WOHS
- Shelby, North Carolina; United States;
- Frequency: 1390 kHz
- Branding: WOHS 101.5 FM 1390 AM

Programming
- Format: Oldies / Beach Music
- Affiliations: Carolina Hurricanes Charlotte Hornets

Ownership
- Owner: KTC Broadcasting, Inc.

History
- First air date: 1958 (as WADA)
- Former call signs: WADA (1958–1984) WCCS (1984–1985) WADA (1985–2010)

Technical information
- Licensing authority: FCC
- Facility ID: 70669
- Class: D
- Power: 700 watts day 16 watts night
- Transmitter coordinates: 35°19′28.00″N 81°32′0.00″W﻿ / ﻿35.3244444°N 81.5333333°W
- Translator: 101.5 W268CU (Shelby)

Links
- Public license information: Public file; LMS;
- Webcast: Listen live
- Website: WOHS Online

= WOHS =

WOHS (1390 AM) is a commercial radio station in Shelby, North Carolina. It is owned by KTC Broadcasting and broadcasts an oldies radio format, featuring beach music.

By day, WOHS transmits with 700 watts, ut to avoid interference with other stations on 1390 AM, it reduces power at night to 16 watts. Programming is simulcast on 250-watt FM translator station W268CU on 101.5 MHz.

==History==
Billy James of the syndicated morning radio show John Boy and Billy based in Charlotte, started his career at WADA, the previous call sign of WOHS.

The station was originally licensed in 1958 as WADA. Debbie Clary became president and general manager of WADA in 1986 and later made the decision to change from country music to talk radio.

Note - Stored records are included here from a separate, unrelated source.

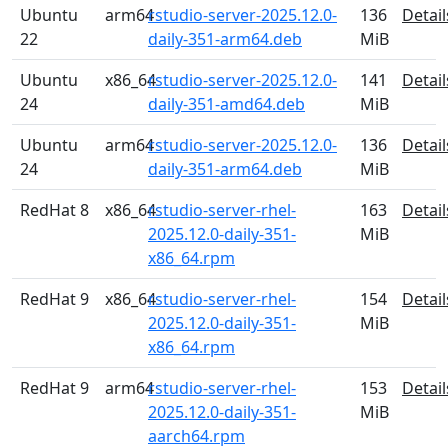
Ubuntu
arm64
rstudio-server-2025.12.0-
136
Detail
22
daily-351-arm64.deb
MiB
Ubuntu
x86_64
rstudio-server-2025.12.0-
141
Detail
24
daily-351-amd64.deb
MiB
Ubuntu
arm64
rstudio-server-2025.12.0-
136
Detail
24
daily-351-arm64.deb
MiB
RedHat 8
x86_64
rstudio-server-rhel-
163
Detail
2025.12.0-daily-351-
MiB
x86_64.rpm
RedHat 9
x86_64
rstudio-server-rhel-
154
Detail
2025.12.0-daily-351-
MiB
x86_64.rpm
RedHat 9
arm64
rstudio-server-rhel-
153
Detail
2025.12.0-daily-351-
MiB
aarch64.rpm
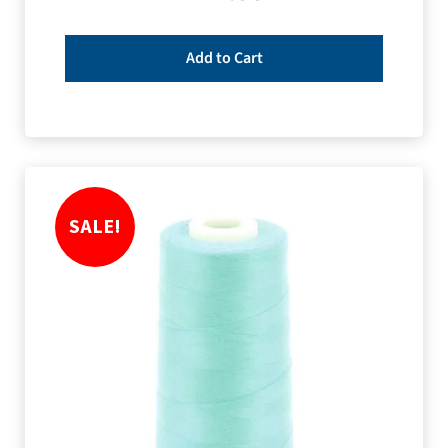
Add to Cart
SALE!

WADA was one of the first radio stations in the Charlotte area to carry Rush Limbaugh, airing the show even before 1110 WBT. Clary became a state legislator in 1995 and sold the radio station in 1999. Edwin Johnson sold the station to HRN Broadcasting in 2006.

In 2004, Tim Biggerstaff, a DJ for more than 20 years, was still hosting his show on WCSL and WLON despite diabetes-related health problems. Later he moved to Lincolnton-based Hometown Radio's Shelby operation. On WADA he played classic country music, and he hosted a "Swap Shop" show on WGNC and WOHS. By this time he had experienced a kidney transplant and two pancreas transplants. On Memorial Day 2007, while on the air, Biggerstaff had a seizure and asked for help on the air, and a listener called 911. He ended up being interviewed by BBC London, Today and People Magazine.

On January 5, 2009, WADA returned to the former WOHS studios in Shelby after having been located in Lincolnton. Calvin Hastings, president of KTC Broadcasting and the station's morning host, said, "All we want to be is a hometown radio station." Hastings said the station would air local and professional sports and that Andy Foster and David Allen would return. KTC was leasing the station but planned to buy it, which led to the move.
On December 21, 2011 Inside Radio reported that KTC Broadcasting had filed to purchase WOHS from HRN Broadcasting for $225,000.

In 2010, WADA changed its call letters to WOHS. On August 8, 2016 WOHS changed its format from classic country to oldies, branded as "The Boss."